◆ **EXTRAIT CHOISI**:
À Beauvoir, petit hameau du département de l’Yonne, Jean-Pierre Siméon affirme et réaffirme que « La poésie sauvera le monde ». Ça se passe au « Bellovidère », théâtre à la campagne, salle de spectacle pluridisciplinaire. Le poète, homme de théâtre et Directeur Artistique du Printemps des Poètes, est venu présenter son livre édité au PASSEUR Éditeur sous ce titre enchanteur et surprenant.
Il fait nuit. Des bourrasques de pluie et de feuilles fragmentent les lumières colorées de la façade de pierre du Bellovidère. On se dit que personne ne va venir écouter un poète dans cette campagne perdue, sombre et mouillée, ce jeudi soir d’automne rempli de vent. On entre et la salle est pleine. Nous savons tous que nous ne sauverons pas le monde avec notre bulletin de vote. Alors sauvons le avec la poésie. Et écoutons Jean-Pierre Siméon.

◆ **DONNÉES ENREGISTRÉES**:

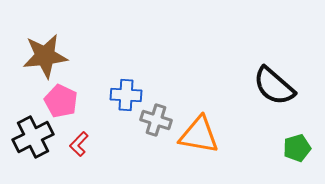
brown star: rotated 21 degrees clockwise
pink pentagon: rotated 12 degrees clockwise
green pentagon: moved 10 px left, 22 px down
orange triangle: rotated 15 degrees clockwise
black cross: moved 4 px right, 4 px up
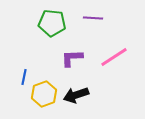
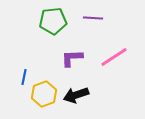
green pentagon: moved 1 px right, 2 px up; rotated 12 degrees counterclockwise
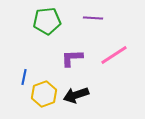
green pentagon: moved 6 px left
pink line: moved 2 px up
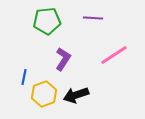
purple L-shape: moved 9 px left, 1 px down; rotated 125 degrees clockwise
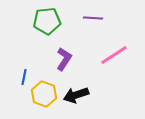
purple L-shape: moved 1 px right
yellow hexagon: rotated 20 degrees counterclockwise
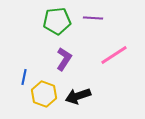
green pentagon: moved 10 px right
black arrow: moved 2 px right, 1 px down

◆ **CONSIGNES**:
a – Dans l’extrait choisi, quel éditeur publie le livre de Jean-Pierre Siméon ?
b – Indiquez si chaque affirmation concorde avec l’extrait choisi, par oui ou non, en citant les mots décisifs : (i) la salle est vide quand on entre ; (ii) la soirée se tient un jeudi soir d’automne ; (iii) Beauvoir est un hameau de l’Yonne.
Les données ne sont pas nécessaires ici.

◆ **RÉPONSES PAR CONSIGNE**:
a – Le PASSEUR Éditeur.

b –
(i) Non : « On entre et la salle est pleine. »
(ii) Oui : « ce jeudi soir d’automne rempli de vent »
(iii) Oui : « petit hameau du département de l’Yonne »